I am also a member of the club! I was diagnosed as being completely deaf in one ear when I was about 6 years old and this has probably been the case since birth. No known cause in my case.

It never really caused me any problems when I was younger as my good ear was "normal" (perhaps only just normal but "normal" nevertheless). My listening skills in foreign languages were on the poor side but I made up for that in other areas and I wasn't really aware of it at the time. I never had to sit on the right side of someone to hear what they were saying. The only issue was knowing the direction of sounds which never really caused a problem.

However, I started to get tinnitus when I was 21 and from about the age of 26 I was convinced that my good ear was deteriorating slowly. Nothing showed up in the hearing tests though until I was 33 when my good ear was showing high frequency loss equivalent to a 60 year old. Again, no known cause and I had always been told that this would not happen. Apparently my hearing was still not bad enough to warrant using a hearing aid.

I am now 37 and it is a slight nuisance. I tend to notice it when I am talking to someone behind a glass shield, such as when buying a ticket at the train station or similar. Sometimes I hear well and I am surprised and other times I can't seem to hear a thing. I am sure I have annoyed plenty of people. Like Traubert says, you can only say "pardon me" so many times. Acting grumpy is a lot less soul destroying than trying to explain it to someone who is never going to understand anyway.

I did go through a phase a few years ago when even restaurants were unbearable due to the noise of chattering (which is known to be over 90dB). This seems to have subsided somewhat now, unless restaurants over here are quieter than in the UK. At least over here if I don't hear someone they think my French is crap instead of just thinking I am stupid. I more or less gave up trying to learn German because it's so hard to catch what people are saying.

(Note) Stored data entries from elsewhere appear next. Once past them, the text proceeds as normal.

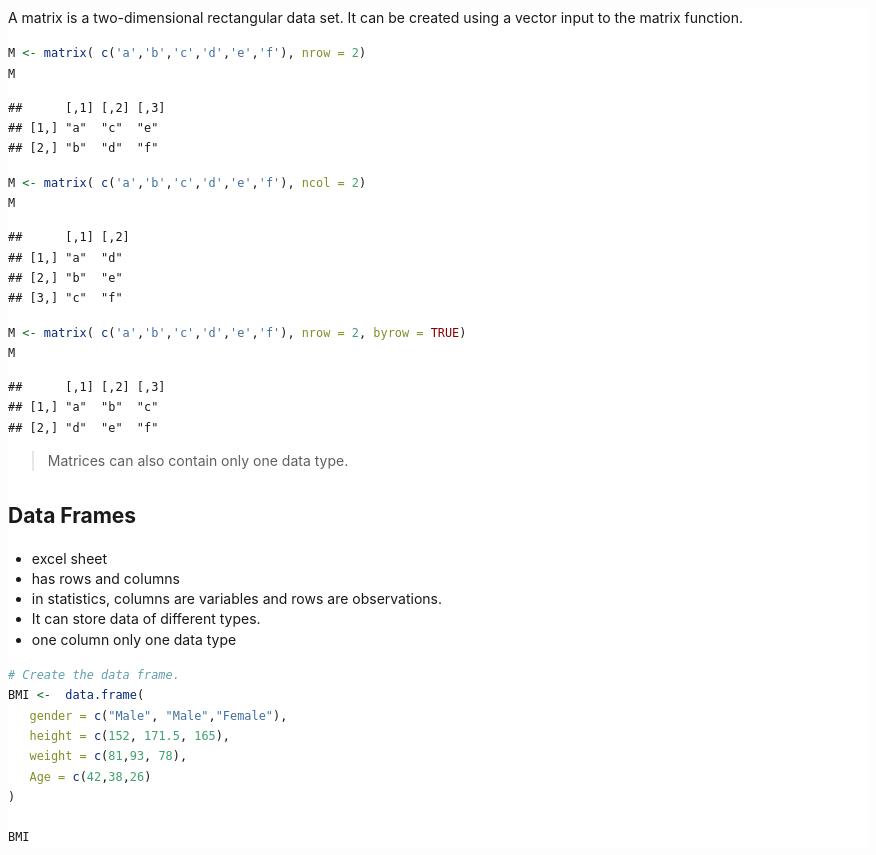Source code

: A matrix is a two-dimensional rectangular data set. It can be created
using a vector input to the matrix function.

``` r
M <- matrix( c('a','b','c','d','e','f'), nrow = 2)
M
```

    ##      [,1] [,2] [,3]
    ## [1,] "a"  "c"  "e" 
    ## [2,] "b"  "d"  "f"

``` r
M <- matrix( c('a','b','c','d','e','f'), ncol = 2)
M
```

    ##      [,1] [,2]
    ## [1,] "a"  "d" 
    ## [2,] "b"  "e" 
    ## [3,] "c"  "f"

``` r
M <- matrix( c('a','b','c','d','e','f'), nrow = 2, byrow = TRUE)
M
```

    ##      [,1] [,2] [,3]
    ## [1,] "a"  "b"  "c" 
    ## [2,] "d"  "e"  "f"

> Matrices can also contain only one data type.

## Data Frames

-   excel sheet
-   has rows and columns
-   in statistics, columns are variables and rows are observations.
-   It can store data of different types.
-   one column only one data type

``` r
# Create the data frame.
BMI <-  data.frame(
   gender = c("Male", "Male","Female"), 
   height = c(152, 171.5, 165), 
   weight = c(81,93, 78),
   Age = c(42,38,26)
)

BMI
```
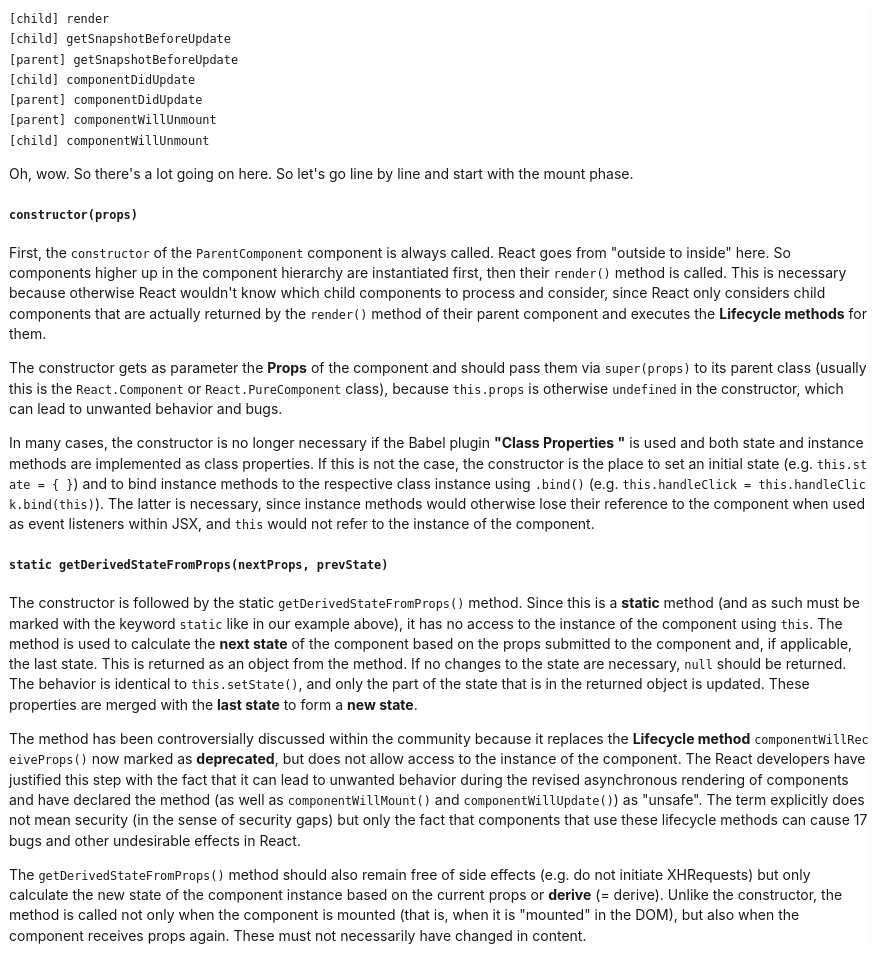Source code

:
 ```text
[child] render
[child] getSnapshotBeforeUpdate
[parent] getSnapshotBeforeUpdate
[child] componentDidUpdate
[parent] componentDidUpdate
[parent] componentWillUnmount
[child] componentWillUnmount
```

Oh, wow. So there's a lot going on here. So let's go line by line and start with the mount phase.

#### `constructor(props)`

First, the `constructor` of the `ParentComponent` component is always called. React goes from "outside to inside" here. So components higher up in the component hierarchy are instantiated first, then their `render()` method is called. This is necessary because otherwise React wouldn't know which child components to process and consider, since React only considers child components that are actually returned by the `render()` method of their parent component and executes the **Lifecycle methods** for them.

The constructor gets as parameter the **Props** of the component and should pass them via `super(props)` to its parent class \(usually this is the `React.Component` or `React.PureComponent` class\), because `this.props` is otherwise `undefined` in the constructor, which can lead to unwanted behavior and bugs.

In many cases, the constructor is no longer necessary if the Babel plugin **"Class Properties "** is used and both state and instance methods are implemented as class properties. If this is not the case, the constructor is the place to set an initial state \(e.g. `this.state = { }`\) and to bind instance methods to the respective class instance using `.bind()` \(e.g. `this.handleClick = this.handleClick.bind(this)`\). The latter is necessary, since instance methods would otherwise lose their reference to the component when used as event listeners within JSX, and `this` would not refer to the instance of the component.

#### `static getDerivedStateFromProps(nextProps, prevState)`

The constructor is followed by the static `getDerivedStateFromProps()` method. Since this is a **static** method \(and as such must be marked with the keyword `static` like in our example above\), it has no access to the instance of the component using `this`. The method is used to calculate the **next state** of the component based on the props submitted to the component and, if applicable, the last state. This is returned as an object from the method. If no changes to the state are necessary, `null` should be returned. The behavior is identical to `this.setState()`, and only the part of the state that is in the returned object is updated. These properties are merged with the **last state** to form a **new state**.

The method has been controversially discussed within the community because it replaces the **Lifecycle method** `componentWillReceiveProps()` now marked as **deprecated**, but does not allow access to the instance of the component. The React developers have justified this step with the fact that it can lead to unwanted behavior during the revised asynchronous rendering of components and have declared the method \(as well as `componentWillMount()` and `componentWillUpdate()`\) as "unsafe". The term explicitly does not mean security \(in the sense of security gaps\) but only the fact that components that use these lifecycle methods can cause 17 bugs and other undesirable effects in React.

The `getDerivedStateFromProps()` method should also remain free of side effects \(e.g. do not initiate XHRequests\) but only calculate the new state of the component instance based on the current props or **derive** \(= derive\). Unlike the constructor, the method is called not only when the component is mounted \(that is, when it is "mounted" in the DOM\), but also when the component receives props again. These must not necessarily have changed in content.
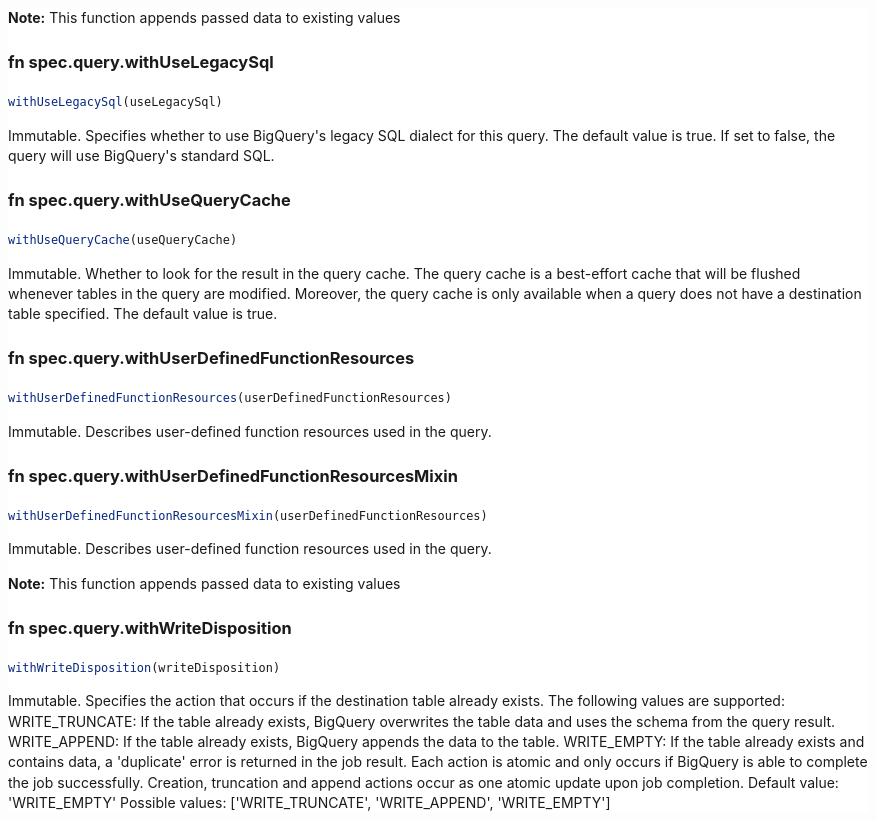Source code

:**Note:** This function appends passed data to existing values

### fn spec.query.withUseLegacySql

```ts
withUseLegacySql(useLegacySql)
```

Immutable. Specifies whether to use BigQuery's legacy SQL dialect for this query. The default value is true.
If set to false, the query will use BigQuery's standard SQL.

### fn spec.query.withUseQueryCache

```ts
withUseQueryCache(useQueryCache)
```

Immutable. Whether to look for the result in the query cache. The query cache is a best-effort cache that will be flushed whenever
tables in the query are modified. Moreover, the query cache is only available when a query does not have a destination table specified.
The default value is true.

### fn spec.query.withUserDefinedFunctionResources

```ts
withUserDefinedFunctionResources(userDefinedFunctionResources)
```

Immutable. Describes user-defined function resources used in the query.

### fn spec.query.withUserDefinedFunctionResourcesMixin

```ts
withUserDefinedFunctionResourcesMixin(userDefinedFunctionResources)
```

Immutable. Describes user-defined function resources used in the query.

**Note:** This function appends passed data to existing values

### fn spec.query.withWriteDisposition

```ts
withWriteDisposition(writeDisposition)
```

Immutable. Specifies the action that occurs if the destination table already exists. The following values are supported:
WRITE_TRUNCATE: If the table already exists, BigQuery overwrites the table data and uses the schema from the query result.
WRITE_APPEND: If the table already exists, BigQuery appends the data to the table.
WRITE_EMPTY: If the table already exists and contains data, a 'duplicate' error is returned in the job result.
Each action is atomic and only occurs if BigQuery is able to complete the job successfully.
Creation, truncation and append actions occur as one atomic update upon job completion. Default value: 'WRITE_EMPTY' Possible values: ['WRITE_TRUNCATE', 'WRITE_APPEND', 'WRITE_EMPTY']
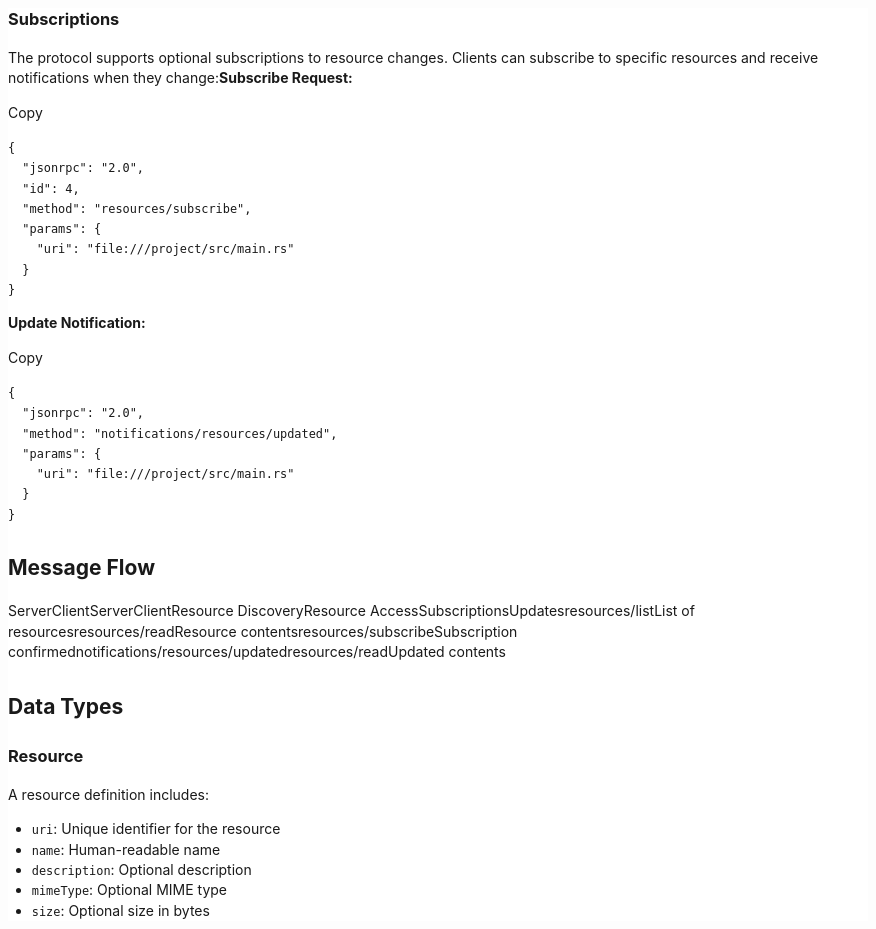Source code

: ### [​](https://modelcontextprotocol.io/specification/2025-03-26/server/resources\#subscriptions)  Subscriptions

The protocol supports optional subscriptions to resource changes. Clients can subscribe
to specific resources and receive notifications when they change:**Subscribe Request:**

Copy

```
{
  "jsonrpc": "2.0",
  "id": 4,
  "method": "resources/subscribe",
  "params": {
    "uri": "file:///project/src/main.rs"
  }
}

```

**Update Notification:**

Copy

```
{
  "jsonrpc": "2.0",
  "method": "notifications/resources/updated",
  "params": {
    "uri": "file:///project/src/main.rs"
  }
}

```

## [​](https://modelcontextprotocol.io/specification/2025-03-26/server/resources\#message-flow)  Message Flow

ServerClientServerClientResource DiscoveryResource AccessSubscriptionsUpdatesresources/listList of resourcesresources/readResource contentsresources/subscribeSubscription confirmednotifications/resources/updatedresources/readUpdated contents

## [​](https://modelcontextprotocol.io/specification/2025-03-26/server/resources\#data-types)  Data Types

### [​](https://modelcontextprotocol.io/specification/2025-03-26/server/resources\#resource)  Resource

A resource definition includes:

- `uri`: Unique identifier for the resource
- `name`: Human-readable name
- `description`: Optional description
- `mimeType`: Optional MIME type
- `size`: Optional size in bytes
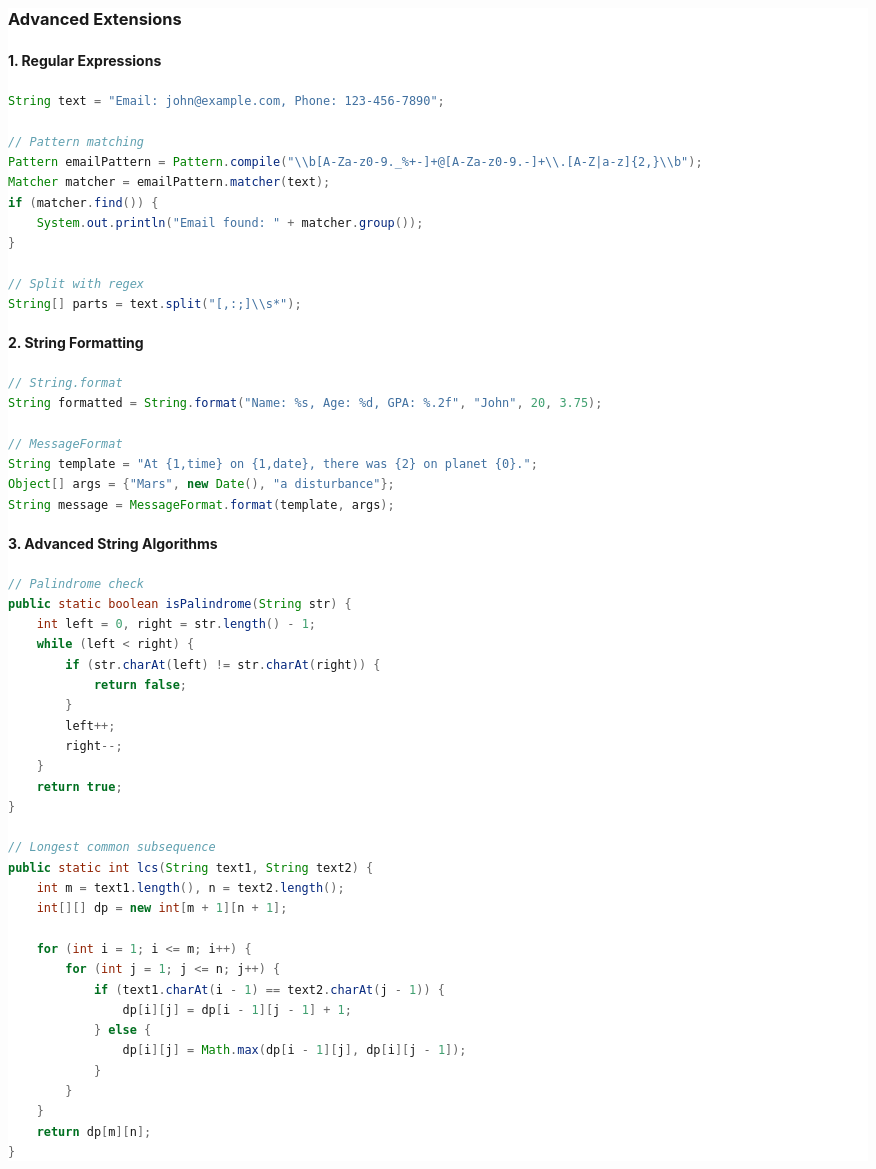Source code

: ### Advanced Extensions

#### 1. Regular Expressions
```java
String text = "Email: john@example.com, Phone: 123-456-7890";

// Pattern matching
Pattern emailPattern = Pattern.compile("\\b[A-Za-z0-9._%+-]+@[A-Za-z0-9.-]+\\.[A-Z|a-z]{2,}\\b");
Matcher matcher = emailPattern.matcher(text);
if (matcher.find()) {
    System.out.println("Email found: " + matcher.group());
}

// Split with regex
String[] parts = text.split("[,:;]\\s*");
```

#### 2. String Formatting
```java
// String.format
String formatted = String.format("Name: %s, Age: %d, GPA: %.2f", "John", 20, 3.75);

// MessageFormat
String template = "At {1,time} on {1,date}, there was {2} on planet {0}.";
Object[] args = {"Mars", new Date(), "a disturbance"};
String message = MessageFormat.format(template, args);
```

#### 3. Advanced String Algorithms
```java
// Palindrome check
public static boolean isPalindrome(String str) {
    int left = 0, right = str.length() - 1;
    while (left < right) {
        if (str.charAt(left) != str.charAt(right)) {
            return false;
        }
        left++;
        right--;
    }
    return true;
}

// Longest common subsequence
public static int lcs(String text1, String text2) {
    int m = text1.length(), n = text2.length();
    int[][] dp = new int[m + 1][n + 1];
    
    for (int i = 1; i <= m; i++) {
        for (int j = 1; j <= n; j++) {
            if (text1.charAt(i - 1) == text2.charAt(j - 1)) {
                dp[i][j] = dp[i - 1][j - 1] + 1;
            } else {
                dp[i][j] = Math.max(dp[i - 1][j], dp[i][j - 1]);
            }
        }
    }
    return dp[m][n];
}
```
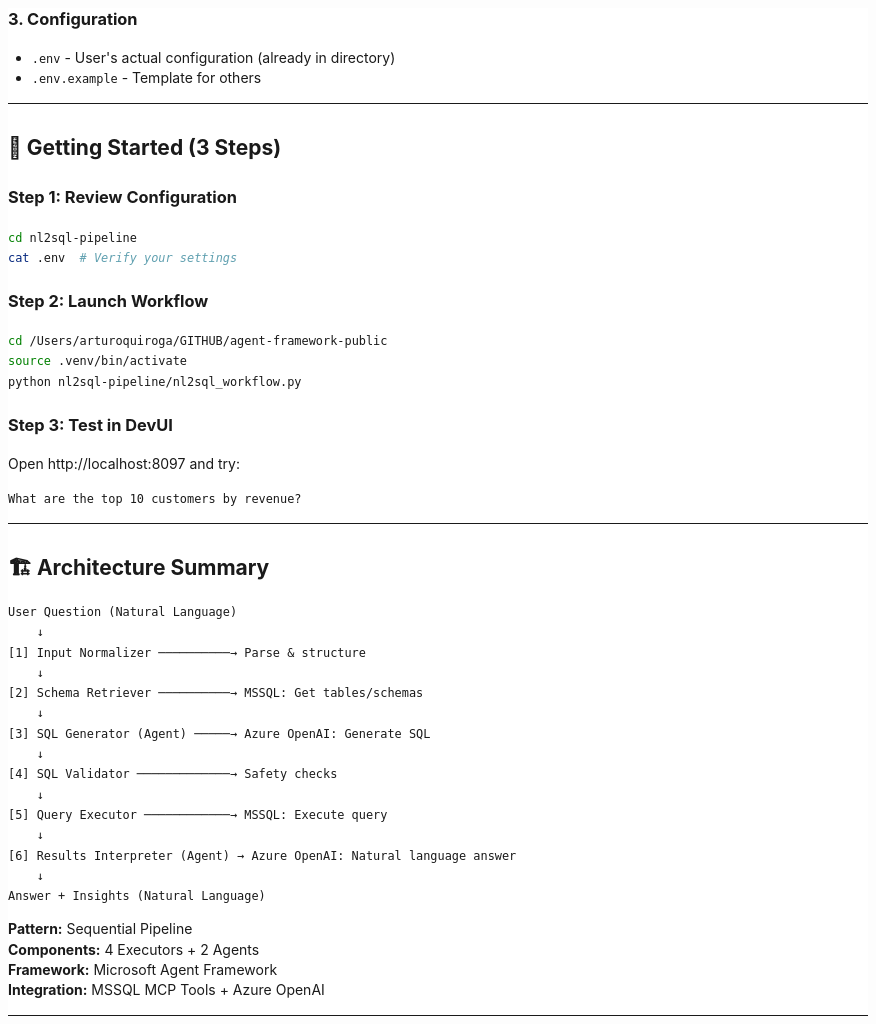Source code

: ### 3. Configuration

- `.env` - User's actual configuration (already in directory)
- `.env.example` - Template for others

---

## 🚀 Getting Started (3 Steps)

### Step 1: Review Configuration
```bash
cd nl2sql-pipeline
cat .env  # Verify your settings
```

### Step 2: Launch Workflow
```bash
cd /Users/arturoquiroga/GITHUB/agent-framework-public
source .venv/bin/activate
python nl2sql-pipeline/nl2sql_workflow.py
```

### Step 3: Test in DevUI
Open http://localhost:8097 and try:
```
What are the top 10 customers by revenue?
```

---

## 🏗️ Architecture Summary

```
User Question (Natural Language)
    ↓
[1] Input Normalizer ──────────→ Parse & structure
    ↓
[2] Schema Retriever ──────────→ MSSQL: Get tables/schemas
    ↓
[3] SQL Generator (Agent) ─────→ Azure OpenAI: Generate SQL
    ↓
[4] SQL Validator ─────────────→ Safety checks
    ↓
[5] Query Executor ────────────→ MSSQL: Execute query
    ↓
[6] Results Interpreter (Agent) → Azure OpenAI: Natural language answer
    ↓
Answer + Insights (Natural Language)
```

**Pattern:** Sequential Pipeline  
**Components:** 4 Executors + 2 Agents  
**Framework:** Microsoft Agent Framework  
**Integration:** MSSQL MCP Tools + Azure OpenAI  

---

Coming back to the OP, I would suggest getting a copy of your daughter's audiogram so that you have a baseline to compare with in years to come. I agree that avoiding loud noise would be a good idea. Stick to the obvious like swisspea says: avoid loud music , guns and industrial noise. Instruments like violins and brass and drums are known to cause hearing loss to the player and to the poor sods sat right in front of them in the orchestra. My ENT consultants always said that the only thing to worry about is bombs going off. I would disagree with that to be honest but it puts things in perspective. Nightclubs are ridiculously loud (at least in the UK) so I would avoid those. Another thing is that smoking accelerates noise induced hearing loss.

As for treatments, unfortunately I don't know of any which would be suitable. Since she has some hearing to amplify, she may be offered a hearing aid but she will have to decide if it's worth the hassle. Your daughter will probably be fine without one (even more so as she already speaks 3 languages) and you won't want to make this a bigger part of her life than it needs to be while she is growing up. Social skills are the main thing.

One more point is that I have found several doctors in the UK advising ear syringing even though this is not advised in people having only one working ear. There is a small risk of causing irreversible damage so syringing is best avoided. The safest method of ear wax removal is by suction which is done by the ENT.

I agree with the others and grynch's joke about seating arrangements made me laugh!